- What is required
Return every line from the records below in which the word "Genomic" is found.

#####

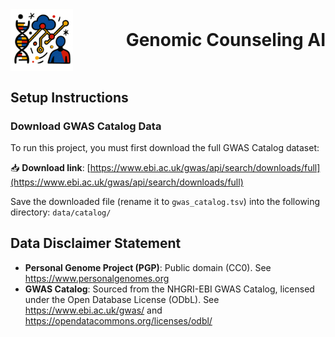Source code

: <h1 style="display: flex; align-items: center; justify-content: space-between;">
  <img src="img/logo.png" alt="Genomic Counseling AI AILogo" style="height: 100px;">
  <span>Genomic Counseling AI</span>
</h1>

## Setup Instructions

### Download GWAS Catalog Data

To run this project, you must first download the full GWAS Catalog dataset:

📥 **Download link**: [https://www.ebi.ac.uk/gwas/api/search/downloads/full](https://www.ebi.ac.uk/gwas/api/search/downloads/full)

Save the downloaded file (rename it to `gwas_catalog.tsv`) into the following directory: `data/catalog/`

## Data Disclaimer Statement

- **Personal Genome Project (PGP)**: Public domain (CC0). See https://www.personalgenomes.org
- **GWAS Catalog**: Sourced from the NHGRI-EBI GWAS Catalog, licensed under the Open Database License (ODbL). See https://www.ebi.ac.uk/gwas/ and https://opendatacommons.org/licenses/odbl/
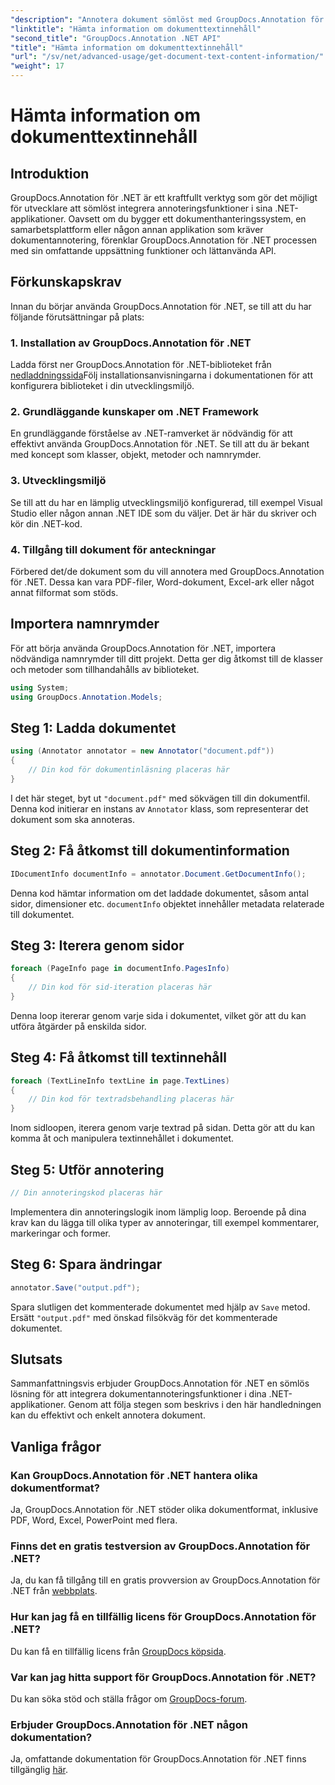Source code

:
 ```yaml
---
"description": "Annotera dokument sömlöst med GroupDocs.Annotation för .NET. Integrera annoteringsfunktioner i dina .NET-applikationer utan ansträngning."
"linktitle": "Hämta information om dokumenttextinnehåll"
"second_title": "GroupDocs.Annotation .NET API"
"title": "Hämta information om dokumenttextinnehåll"
"url": "/sv/net/advanced-usage/get-document-text-content-information/"
"weight": 17
---
```


# Hämta information om dokumenttextinnehåll

## Introduktion
GroupDocs.Annotation för .NET är ett kraftfullt verktyg som gör det möjligt för utvecklare att sömlöst integrera annoteringsfunktioner i sina .NET-applikationer. Oavsett om du bygger ett dokumenthanteringssystem, en samarbetsplattform eller någon annan applikation som kräver dokumentannotering, förenklar GroupDocs.Annotation för .NET processen med sin omfattande uppsättning funktioner och lättanvända API.
## Förkunskapskrav
Innan du börjar använda GroupDocs.Annotation för .NET, se till att du har följande förutsättningar på plats:
### 1. Installation av GroupDocs.Annotation för .NET
Ladda först ner GroupDocs.Annotation för .NET-biblioteket från [nedladdningssida](https://releases.groupdocs.com/annotation/net/)Följ installationsanvisningarna i dokumentationen för att konfigurera biblioteket i din utvecklingsmiljö.
### 2. Grundläggande kunskaper om .NET Framework
En grundläggande förståelse av .NET-ramverket är nödvändig för att effektivt använda GroupDocs.Annotation för .NET. Se till att du är bekant med koncept som klasser, objekt, metoder och namnrymder.
### 3. Utvecklingsmiljö
Se till att du har en lämplig utvecklingsmiljö konfigurerad, till exempel Visual Studio eller någon annan .NET IDE som du väljer. Det är här du skriver och kör din .NET-kod.
### 4. Tillgång till dokument för anteckningar
Förbered det/de dokument som du vill annotera med GroupDocs.Annotation för .NET. Dessa kan vara PDF-filer, Word-dokument, Excel-ark eller något annat filformat som stöds.

## Importera namnrymder
För att börja använda GroupDocs.Annotation för .NET, importera nödvändiga namnrymder till ditt projekt. Detta ger dig åtkomst till de klasser och metoder som tillhandahålls av biblioteket.
```csharp
using System;
using GroupDocs.Annotation.Models;
```
## Steg 1: Ladda dokumentet
```csharp
using (Annotator annotator = new Annotator("document.pdf"))
{
    // Din kod för dokumentinläsning placeras här
}
```
I det här steget, byt ut `"document.pdf"` med sökvägen till din dokumentfil. Denna kod initierar en instans av `Annotator` klass, som representerar det dokument som ska annoteras.
## Steg 2: Få åtkomst till dokumentinformation
```csharp
IDocumentInfo documentInfo = annotator.Document.GetDocumentInfo();
```
Denna kod hämtar information om det laddade dokumentet, såsom antal sidor, dimensioner etc. `documentInfo` objektet innehåller metadata relaterade till dokumentet.
## Steg 3: Iterera genom sidor
```csharp
foreach (PageInfo page in documentInfo.PagesInfo)
{
    // Din kod för sid-iteration placeras här
}
```
Denna loop itererar genom varje sida i dokumentet, vilket gör att du kan utföra åtgärder på enskilda sidor.
## Steg 4: Få åtkomst till textinnehåll
```csharp
foreach (TextLineInfo textLine in page.TextLines)
{
    // Din kod för textradsbehandling placeras här
}
```
Inom sidloopen, iterera genom varje textrad på sidan. Detta gör att du kan komma åt och manipulera textinnehållet i dokumentet.
## Steg 5: Utför annotering
```csharp
// Din annoteringskod placeras här
```
Implementera din annoteringslogik inom lämplig loop. Beroende på dina krav kan du lägga till olika typer av annoteringar, till exempel kommentarer, markeringar och former.
## Steg 6: Spara ändringar
```csharp
annotator.Save("output.pdf");
```
Spara slutligen det kommenterade dokumentet med hjälp av `Save` metod. Ersätt `"output.pdf"` med önskad filsökväg för det kommenterade dokumentet.

## Slutsats
Sammanfattningsvis erbjuder GroupDocs.Annotation för .NET en sömlös lösning för att integrera dokumentannoteringsfunktioner i dina .NET-applikationer. Genom att följa stegen som beskrivs i den här handledningen kan du effektivt och enkelt annotera dokument.
## Vanliga frågor
### Kan GroupDocs.Annotation för .NET hantera olika dokumentformat?
Ja, GroupDocs.Annotation för .NET stöder olika dokumentformat, inklusive PDF, Word, Excel, PowerPoint med flera.
### Finns det en gratis testversion av GroupDocs.Annotation för .NET?
Ja, du kan få tillgång till en gratis provversion av GroupDocs.Annotation för .NET från [webbplats](https://releases.groupdocs.com/).
### Hur kan jag få en tillfällig licens för GroupDocs.Annotation för .NET?
Du kan få en tillfällig licens från [GroupDocs köpsida](https://purchase.groupdocs.com/temporary-license/).
### Var kan jag hitta support för GroupDocs.Annotation för .NET?
Du kan söka stöd och ställa frågor om [GroupDocs-forum](https://forum.groupdocs.com/c/annotation/10).
### Erbjuder GroupDocs.Annotation för .NET någon dokumentation?
Ja, omfattande dokumentation för GroupDocs.Annotation för .NET finns tillgänglig [här](https://tutorials.groupdocs.com/annotation/net/).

#####

- Solved problem
  <img src="img/logo.png" alt="Genomic Counseling AI AILogo" style="height: 100px;">
  <span>Genomic Counseling AI</span>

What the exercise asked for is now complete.